September 5 2012

Organics: No Healthier?

Julie Gunlock

A new study says organic meat and produce is no healthier than conventionally grown products.

While this is bad news for the organic industry which promotes the idea that organic food is healthier than conventionally produced food, this is great news for the average shopper who wants to provide healthy meals for their families without spending a fortune.  Armed with this information, moms might more easily choose the less expensive item and that’s a good thing for many families struggling in this economy.

I have some personal experience with this.  As the mother of three small but extremely hungry boys, I’m constantly making decisions about my children’s diets.  The reality is kids eat and drink a lot!  For instance, I go through a gallon of milk in a matter of days which brings my weekly milk budget to just over ten dollars.  Yup, that means I spend over $500 a year on MILK!  If I purchased organic milk, my costs would double; which is why I stick with the non-organic option. 

Being on a strict budget means one must make these sorts of food decisions each time they go to the store.  My family eats a lot of chicken, ground beef and turkey, canned beans and fruit, cheaper vegetables like onions, carrots, cabbage and green peppers and the less expensive fresh fruits like apples, grapes and melons—all non-organic.  Strawberries are a treat as are other berries like blueberries and raspberries (my kids could easily make poor, emotional celebrity chef Jamie Oliver cry because they probably wouldn’t recognize an expensive blackberry). 
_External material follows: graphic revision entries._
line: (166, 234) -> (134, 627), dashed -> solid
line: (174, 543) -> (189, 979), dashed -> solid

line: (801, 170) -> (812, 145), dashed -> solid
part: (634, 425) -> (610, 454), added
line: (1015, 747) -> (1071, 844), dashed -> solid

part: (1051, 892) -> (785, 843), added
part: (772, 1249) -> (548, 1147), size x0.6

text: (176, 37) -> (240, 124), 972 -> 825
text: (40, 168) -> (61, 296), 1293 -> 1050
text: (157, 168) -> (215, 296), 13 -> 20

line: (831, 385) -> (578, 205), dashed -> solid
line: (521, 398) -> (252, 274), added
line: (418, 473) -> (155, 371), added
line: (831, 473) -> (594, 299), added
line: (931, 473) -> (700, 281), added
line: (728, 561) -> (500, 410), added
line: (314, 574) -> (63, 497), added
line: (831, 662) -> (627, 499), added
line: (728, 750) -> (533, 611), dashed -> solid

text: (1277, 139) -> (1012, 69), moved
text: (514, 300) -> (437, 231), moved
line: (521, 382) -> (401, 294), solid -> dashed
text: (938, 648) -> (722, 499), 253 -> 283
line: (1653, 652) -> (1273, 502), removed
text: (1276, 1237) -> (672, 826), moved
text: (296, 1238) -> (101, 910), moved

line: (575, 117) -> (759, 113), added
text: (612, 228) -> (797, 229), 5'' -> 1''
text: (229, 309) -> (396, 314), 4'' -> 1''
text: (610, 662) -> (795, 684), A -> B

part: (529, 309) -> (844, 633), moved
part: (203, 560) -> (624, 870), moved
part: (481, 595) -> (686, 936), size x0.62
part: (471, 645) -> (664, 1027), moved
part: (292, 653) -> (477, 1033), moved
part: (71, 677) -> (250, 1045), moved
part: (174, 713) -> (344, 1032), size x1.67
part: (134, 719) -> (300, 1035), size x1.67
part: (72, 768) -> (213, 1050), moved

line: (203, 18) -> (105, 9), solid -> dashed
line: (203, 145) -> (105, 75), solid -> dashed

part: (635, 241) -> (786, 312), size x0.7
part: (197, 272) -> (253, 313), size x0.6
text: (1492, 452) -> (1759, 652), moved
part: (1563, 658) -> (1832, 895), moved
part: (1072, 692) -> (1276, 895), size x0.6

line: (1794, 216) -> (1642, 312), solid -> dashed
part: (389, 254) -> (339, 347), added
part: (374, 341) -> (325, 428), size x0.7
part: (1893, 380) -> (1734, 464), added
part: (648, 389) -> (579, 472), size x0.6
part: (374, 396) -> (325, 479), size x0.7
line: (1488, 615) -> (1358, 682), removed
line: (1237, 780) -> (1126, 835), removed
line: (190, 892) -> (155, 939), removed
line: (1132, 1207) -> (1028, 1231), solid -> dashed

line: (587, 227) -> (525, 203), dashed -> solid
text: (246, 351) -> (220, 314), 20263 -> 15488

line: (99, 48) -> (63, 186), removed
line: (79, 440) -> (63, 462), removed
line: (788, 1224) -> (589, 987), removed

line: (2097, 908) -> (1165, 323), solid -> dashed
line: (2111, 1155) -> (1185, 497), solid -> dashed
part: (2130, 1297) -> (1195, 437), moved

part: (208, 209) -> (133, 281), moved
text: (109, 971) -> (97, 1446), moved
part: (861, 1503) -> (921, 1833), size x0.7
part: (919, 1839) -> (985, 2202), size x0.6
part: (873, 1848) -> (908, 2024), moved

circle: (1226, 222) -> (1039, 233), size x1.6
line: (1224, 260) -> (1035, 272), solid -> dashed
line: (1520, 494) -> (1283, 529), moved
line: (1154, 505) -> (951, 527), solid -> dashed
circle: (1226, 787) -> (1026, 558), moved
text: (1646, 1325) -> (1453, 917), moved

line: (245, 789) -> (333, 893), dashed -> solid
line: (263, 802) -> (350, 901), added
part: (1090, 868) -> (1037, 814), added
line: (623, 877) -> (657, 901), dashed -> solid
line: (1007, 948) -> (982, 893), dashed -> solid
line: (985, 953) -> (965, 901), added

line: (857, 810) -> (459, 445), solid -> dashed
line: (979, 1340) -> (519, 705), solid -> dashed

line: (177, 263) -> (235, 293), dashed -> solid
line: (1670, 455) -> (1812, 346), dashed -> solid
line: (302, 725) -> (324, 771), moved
Yet, not everyone is on a budget like me and that’s why I firmly believe people should be free to buy whatever they want within their own budget.  People who can afford organic food should be free to purchase it.  Yet, we should stop making people feel guilty for choosing the less expensive option, particularly when obesity is so prevalent among people who live below the poverty line.  People interested in the issue of food should encourage people to make good food decision that fit into their own budgets.  When poor people are told organic food is the only way to go (like food nanny Alice Waters often does), it serves as a financial disincentive for them to purchase healthier whole foods—like fresh vegetables, fruits and meats. 

Critics of this study may have a point when they say the study doesn’t account for the fact that organic food is pesticide, hormone and antibiotic free.  That’s true and for those who worry about those issues, they still have the option to go organic.  But, as for whether organic food contains more vitamins and other healthy nutrients, people can be assured that the cheaper option is just fine.

And that’s good news for me, my household budget, and my boys.